Updated Diabetes Nutrition Therapy Recommendations from the ADA

Summary

This article discusses the importance of individualizing carbohydrate intake in treating diabetes and shared some of the evidence that was considered when updating the American Diabetes Association (ADA) recommendations [Evert AB et al. Diabetes Care 2014].

  • Nutrition Physiology
  • Diabetes Mellitus Obesity
  • Obesity
  • Nutrition Physiology
  • Diabetes Mellitus
  • Endocrinology
  • Diabetes & Metabolic Syndrome
  • Obesity

In a symposium on the new “Nutrition Therapy Recommendations for the Management of Adults With Diabetes,” William S. Yancy Jr, MD, VA Medical Center and Duke University School of Medicine, Durham, North Carolina, USA, discussed the importance of individualizing carbohydrate intake in treating diabetes and shared some of the evidence that was considered when updating the American Diabetes Association (ADA) recommendations [Evert AB et al.
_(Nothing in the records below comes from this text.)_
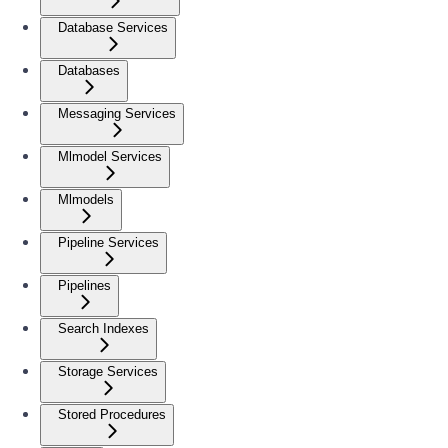
Database Services
Databases
Messaging Services
Mlmodel Services
Mlmodels
Pipeline Services
Pipelines
Search Indexes
Storage Services
Stored Procedures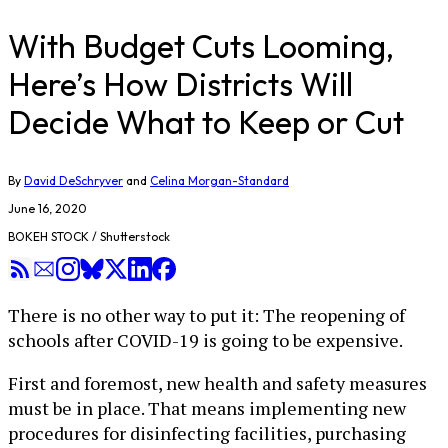
With Budget Cuts Looming,
Here’s How Districts Will
Decide What to Keep or Cut
By
David DeSchryver
and
Celina Morgan-Standard
June 16, 2020
BOKEH STOCK / Shutterstock
There is no other way to put it: The reopening of
schools after COVID-19 is going to be expensive.
First and foremost, new health and safety measures
must be in place. That means implementing new
procedures for disinfecting facilities, purchasing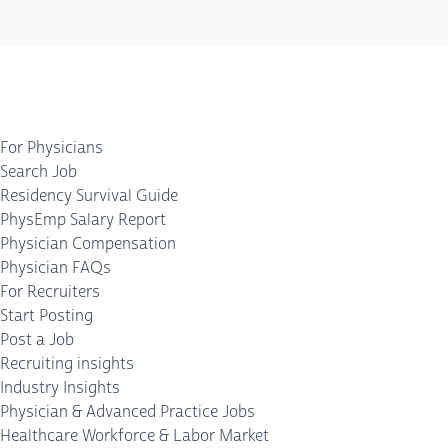
For Physicians
Search Job
Residency Survival Guide
PhysEmp Salary Report
Physician Compensation
Physician FAQs
For Recruiters
Start Posting
Post a Job
Recruiting insights
Industry Insights
Physician & Advanced Practice Jobs
Healthcare Workforce & Labor Market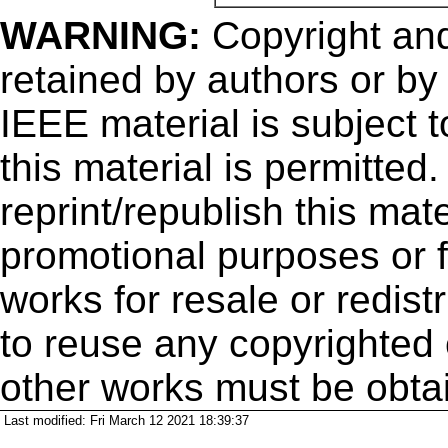
WARNING:
Copyright
and
retained by authors or by
IEEE material is subject 
this material is permitted
reprint/republish this mate
promotional purposes or f
works for resale or redistr
to reuse any copyrighted 
other works must be obta
Last modified: Fri March 12 2021 18:39:37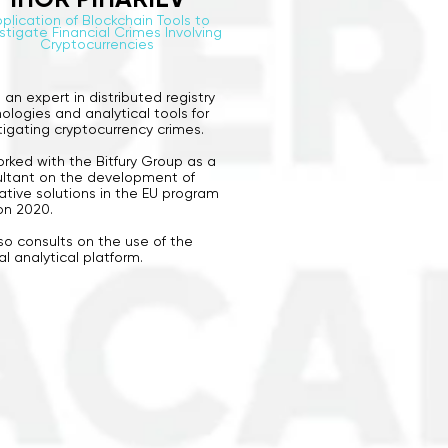
plication of Blockchain Tools to
stigate Financial Crimes Involving
Cryptocurrencies
s an expert in distributed registry
ologies and analytical tools for
tigating cryptocurrency crimes.
rked with the Bitfury Group as a
ltant on the development of
ative solutions in the EU program
on 2020.
so consults on the use of the
al analytical platform.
Diabetes Care 2014].

For many people with diabetes, their biggest challenge is determining what to eat, particularly with respect to carbohydrates. And while the ADA does not recommend any specific eating plan for people with diabetes, it does emphasize that lifestyle and metabolic needs should be considered when choosing one eating pattern over another.

When considering the evidence for patients with diabetes following a low-carbohydrate diet, Dr. Yancy referred to a landmark study involving a strict low-carbohydrate diet in 10 adults with obesity and type 2 diabetes mellitus (T2DM). After following their normal diet for 7 days, participants switched to a low-carbohydrate diet (∼ 21 g/day carbohydrate) for 14 days. The low-carbohydrate diet significantly lowered their levels of plasma glucose (p< .05) and HbA1C (from 7.3% to 6.8%; p< .006) [Boden G et al. Ann Intern Med 2005].

The results of a subsequent meta-analysis of trials evaluating the effects of carbohydrate-restricted diets (< 45% of calories) in patients with T2DM also showed improvements in HbA1C levels as the percentage of calories from carbohydrate was decreased (Figure 1) [Kirk JK et al. J Am Diet Assoc 2008].

Figure 1.

Effect of Decreasing Dietary Carbohydrate on HbA1C Levels

Carb cal = carbohydrate calories.Reproduced from Kirk JK et al. Restricted-carbohydrate diets in patients with type 2 diabetes: a meta-analysis. J Am Diet Assoc. 2008;108:91–100. With permission from Elsevier.

However, Dr. Yancy emphasized that not all studies involving low-carbohydrate diets have shown improvement in glycemic control [Daly ME et al. Diabet Med 2006; Davis NJ et al. Diabetes Care 2009; Iqbal N et al. Obesity 2010]. He also noted that retention levels were low in some studies involving low-carbohydrate diets, and he stressed that this may be one reason why, at this point, such diets have not been endorsed as the superior option for patients with diabetes. Still, the greater glycemic improvement seen in the majority of randomized controlled trials and the potential for reduction in diabetes medications make low-carbohydrate diets a viable treatment option and one worthy of further research.

In contrast, Dr. Yancy remarked that some studies have shown high-carbohydrate diets to be helpful in patients with diabetes. In one study, glycemic and lipid control was improved in participants with T2DM who followed a high-carbohydrate, very-low-fat diet (vegan group), as well as those who followed a moderate-carbohydrate, low-fat diet based on former ADA recommendations. However, the reduction in HbA1C levels was marginally greater for all in the vegan group (p = .09) and significantly greater for those on a stable T2DM medication regimen (p = .01). Also, compared with 26% of the ADA group, 43% of the vegan group reduced the number of diabetes medications during the trial, mainly as necessitated by hypoglycemia [Barnard ND et al. Diabetes Care 2006].

The results of the Look AHEAD (Action for Health in Diabetes) study was also reviewed, which compared the effects of an intensive lifestyle intervention (ILI) with diabetes support and education (DSE) in T2DM [Look AHEAD Research Group. Arch Intern Med 2010]. Data showed that ILI resulted in a greater improvement in HbA1C than did DSE (–0.36% vs −0.09%; p< .001) over a 4-year period.

Consequently, the new recommendations note that the evidence is inconclusive regarding an ideal amount of carbohydrate intake for patients with diabetes, Dr. Yancy stated. He added that while the amount of carbohydrates and available insulin may be the most important factors that influence the glycemic response after eating, higher doses of insulin and several other diabetes medications can lead to unwanted effects, such as weight gain and hypoglycemia. Monitoring carbohydrate intake therefore remains key to glycemic control, and the new recommendations place emphasis on carbohydrate origin. Dr. Yancy concluded that for good health, carbohydrates should come from vegetables, fruits, whole grains, legumes, and dairy products, compared with other sources that contain added fats, sugar, or sodium.